Repos Production
De Time’s Up! à 7 Wonders, Repos Production a fait de l’évidence une ligne éditoriale. Les règles s’expliquent vite. Le jeu, lui, reste longtemps.
Peu de maisons peuvent poser sur la même table Time’s Up!, 7 Wonders, Concept et Just One sans donner l’impression d’avoir pillé quatre catalogues. Repos Production y arrive parce que son vrai domaine n’est pas un genre de jeu, mais le passage de la règle à l’évidence. On comprend ce qu’il faut faire vite, puis le jeu prend de l’ampleur avec les autres.
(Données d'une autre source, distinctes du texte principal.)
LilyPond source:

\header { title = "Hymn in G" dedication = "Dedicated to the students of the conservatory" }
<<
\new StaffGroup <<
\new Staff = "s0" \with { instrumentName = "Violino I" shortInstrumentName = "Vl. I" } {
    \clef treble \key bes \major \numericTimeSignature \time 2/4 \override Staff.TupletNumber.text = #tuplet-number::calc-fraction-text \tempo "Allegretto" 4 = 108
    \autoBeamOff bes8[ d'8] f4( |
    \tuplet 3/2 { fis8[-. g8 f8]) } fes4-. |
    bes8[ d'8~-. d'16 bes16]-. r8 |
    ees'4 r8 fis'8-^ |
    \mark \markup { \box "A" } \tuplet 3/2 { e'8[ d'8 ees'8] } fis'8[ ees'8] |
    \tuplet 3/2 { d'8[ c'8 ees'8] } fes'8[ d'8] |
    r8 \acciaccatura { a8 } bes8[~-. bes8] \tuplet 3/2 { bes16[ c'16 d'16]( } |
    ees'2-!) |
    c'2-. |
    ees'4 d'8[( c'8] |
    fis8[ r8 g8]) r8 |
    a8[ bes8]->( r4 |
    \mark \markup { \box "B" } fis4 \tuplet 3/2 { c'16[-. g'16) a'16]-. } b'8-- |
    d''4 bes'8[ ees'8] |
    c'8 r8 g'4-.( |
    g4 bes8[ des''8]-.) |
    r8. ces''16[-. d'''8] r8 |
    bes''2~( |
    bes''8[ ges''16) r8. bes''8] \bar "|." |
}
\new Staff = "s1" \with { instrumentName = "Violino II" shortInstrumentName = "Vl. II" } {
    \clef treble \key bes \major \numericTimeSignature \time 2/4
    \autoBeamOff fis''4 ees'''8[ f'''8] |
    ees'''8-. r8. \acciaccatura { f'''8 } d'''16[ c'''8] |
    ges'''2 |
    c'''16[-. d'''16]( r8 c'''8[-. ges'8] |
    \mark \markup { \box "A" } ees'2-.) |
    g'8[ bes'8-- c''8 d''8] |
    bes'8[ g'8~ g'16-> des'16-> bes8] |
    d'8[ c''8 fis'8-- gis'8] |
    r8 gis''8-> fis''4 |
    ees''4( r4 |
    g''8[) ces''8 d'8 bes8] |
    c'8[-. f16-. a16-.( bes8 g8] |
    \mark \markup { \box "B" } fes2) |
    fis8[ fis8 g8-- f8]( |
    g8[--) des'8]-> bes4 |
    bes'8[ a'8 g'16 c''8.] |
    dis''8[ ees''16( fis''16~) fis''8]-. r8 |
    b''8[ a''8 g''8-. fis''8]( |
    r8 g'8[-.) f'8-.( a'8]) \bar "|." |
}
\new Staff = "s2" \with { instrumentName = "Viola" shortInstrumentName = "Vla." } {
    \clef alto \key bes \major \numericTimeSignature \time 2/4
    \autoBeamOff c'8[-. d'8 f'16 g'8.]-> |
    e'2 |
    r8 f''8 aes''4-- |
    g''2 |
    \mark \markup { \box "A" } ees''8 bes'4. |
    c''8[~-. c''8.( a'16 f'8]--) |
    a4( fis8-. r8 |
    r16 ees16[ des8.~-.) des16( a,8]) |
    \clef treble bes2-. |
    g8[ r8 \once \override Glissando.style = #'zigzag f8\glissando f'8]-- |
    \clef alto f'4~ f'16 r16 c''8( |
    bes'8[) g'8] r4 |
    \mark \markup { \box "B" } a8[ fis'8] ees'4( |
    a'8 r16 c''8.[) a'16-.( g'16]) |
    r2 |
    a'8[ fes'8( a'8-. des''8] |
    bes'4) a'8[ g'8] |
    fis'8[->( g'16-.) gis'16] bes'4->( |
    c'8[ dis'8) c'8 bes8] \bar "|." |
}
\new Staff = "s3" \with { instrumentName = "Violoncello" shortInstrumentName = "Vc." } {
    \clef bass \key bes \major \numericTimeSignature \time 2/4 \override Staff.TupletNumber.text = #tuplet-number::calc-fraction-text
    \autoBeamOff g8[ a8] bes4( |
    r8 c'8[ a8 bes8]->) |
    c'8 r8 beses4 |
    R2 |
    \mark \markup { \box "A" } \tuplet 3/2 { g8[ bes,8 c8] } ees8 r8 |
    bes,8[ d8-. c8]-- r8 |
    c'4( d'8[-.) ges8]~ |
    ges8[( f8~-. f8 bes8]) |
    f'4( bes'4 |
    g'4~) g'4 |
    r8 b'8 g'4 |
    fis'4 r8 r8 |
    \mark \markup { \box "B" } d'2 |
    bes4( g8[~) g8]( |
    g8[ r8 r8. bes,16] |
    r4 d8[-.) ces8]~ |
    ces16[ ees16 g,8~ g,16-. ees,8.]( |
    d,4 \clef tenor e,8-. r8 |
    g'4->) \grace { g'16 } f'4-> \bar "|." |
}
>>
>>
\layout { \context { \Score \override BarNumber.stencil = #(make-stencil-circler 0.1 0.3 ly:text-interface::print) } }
Même 7 Wonders, nettement plus construit qu’un jeu d’apéritif, a fait du jeu simultané une arme contre les tours qui traînent.
L’éditeur bruxellois publie depuis 2004 et cultive une image volontiers décontractée, chapeaux et bières compris. Pourtant, le catalogue est d’une efficacité assez redoutable : 7 Wonders a reçu le Kennerspiel des Jahres en 2011, puis Just One le Spiel des Jahres en 2019. Deux récompenses allemandes majeures, avec deux jeux qui n’occupent pas du tout la même soirée.
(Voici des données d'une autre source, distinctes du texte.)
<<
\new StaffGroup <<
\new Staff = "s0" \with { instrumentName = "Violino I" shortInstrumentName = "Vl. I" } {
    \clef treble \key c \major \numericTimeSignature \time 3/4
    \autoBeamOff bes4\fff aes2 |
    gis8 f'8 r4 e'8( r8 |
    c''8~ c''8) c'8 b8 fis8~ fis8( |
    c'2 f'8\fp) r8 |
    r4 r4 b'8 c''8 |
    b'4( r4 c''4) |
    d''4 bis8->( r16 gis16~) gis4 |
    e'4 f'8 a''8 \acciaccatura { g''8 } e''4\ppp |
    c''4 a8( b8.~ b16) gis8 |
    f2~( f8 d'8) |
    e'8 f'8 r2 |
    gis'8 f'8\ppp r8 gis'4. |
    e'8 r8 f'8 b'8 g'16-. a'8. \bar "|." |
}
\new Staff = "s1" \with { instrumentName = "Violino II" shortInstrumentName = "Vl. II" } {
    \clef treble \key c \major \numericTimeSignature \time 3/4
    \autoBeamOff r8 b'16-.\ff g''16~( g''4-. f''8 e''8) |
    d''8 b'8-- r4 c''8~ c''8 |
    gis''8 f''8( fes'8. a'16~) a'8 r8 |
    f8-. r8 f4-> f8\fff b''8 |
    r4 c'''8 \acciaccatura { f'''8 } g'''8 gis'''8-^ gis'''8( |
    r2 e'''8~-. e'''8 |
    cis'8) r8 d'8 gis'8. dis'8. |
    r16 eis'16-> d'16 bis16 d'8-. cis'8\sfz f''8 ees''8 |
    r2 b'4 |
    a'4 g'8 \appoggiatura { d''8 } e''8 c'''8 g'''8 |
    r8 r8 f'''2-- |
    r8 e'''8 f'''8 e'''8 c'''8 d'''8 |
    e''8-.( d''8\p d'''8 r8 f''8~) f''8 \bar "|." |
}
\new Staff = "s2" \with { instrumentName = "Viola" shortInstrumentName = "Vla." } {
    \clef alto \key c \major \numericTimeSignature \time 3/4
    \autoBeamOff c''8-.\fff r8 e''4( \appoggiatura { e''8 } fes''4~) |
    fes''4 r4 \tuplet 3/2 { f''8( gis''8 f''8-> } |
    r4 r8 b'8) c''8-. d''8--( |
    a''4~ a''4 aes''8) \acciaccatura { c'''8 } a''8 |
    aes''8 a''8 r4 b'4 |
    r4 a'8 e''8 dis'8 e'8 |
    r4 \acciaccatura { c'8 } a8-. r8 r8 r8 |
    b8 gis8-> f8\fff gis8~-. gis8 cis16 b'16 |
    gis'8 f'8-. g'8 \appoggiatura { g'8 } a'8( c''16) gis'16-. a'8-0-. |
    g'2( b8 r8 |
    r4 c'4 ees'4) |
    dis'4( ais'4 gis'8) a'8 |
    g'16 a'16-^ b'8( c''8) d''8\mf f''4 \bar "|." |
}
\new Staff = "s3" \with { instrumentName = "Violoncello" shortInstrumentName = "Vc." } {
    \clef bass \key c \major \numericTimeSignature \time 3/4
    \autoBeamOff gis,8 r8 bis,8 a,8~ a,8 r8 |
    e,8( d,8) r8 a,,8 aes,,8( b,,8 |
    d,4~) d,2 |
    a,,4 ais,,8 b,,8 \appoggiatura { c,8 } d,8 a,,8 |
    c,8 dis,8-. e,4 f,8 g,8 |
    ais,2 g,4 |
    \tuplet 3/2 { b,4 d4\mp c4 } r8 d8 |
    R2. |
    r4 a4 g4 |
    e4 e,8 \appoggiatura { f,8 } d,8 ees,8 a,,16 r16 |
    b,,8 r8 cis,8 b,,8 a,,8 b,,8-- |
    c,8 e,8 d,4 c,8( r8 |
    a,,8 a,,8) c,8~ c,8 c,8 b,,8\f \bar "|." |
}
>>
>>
Le plus intéressant est peut-être ce que Repos fait après le succès. 7 Wonders est devenu une famille complète, avec un duel, une version plus accessible, des extensions et désormais des déclinaisons qui pourraient facilement sentir le réchauffé. La maison prend pourtant le temps de modifier l’échelle et la sensation de jeu. 7 Wonders Duel n’est pas un grand jeu découpé pour deux. Il reconstruit la tension autour d’une pyramide de cartes partiellement visibles.
Repos Production appartient au groupe Asmodee, mais son identité reste lisible. Des jeux populaires, oui, sans confondre populaire et paresseux. Quand une idée demande trois pages de règles au lieu de douze, la boîte n’en est pas moins sérieuse.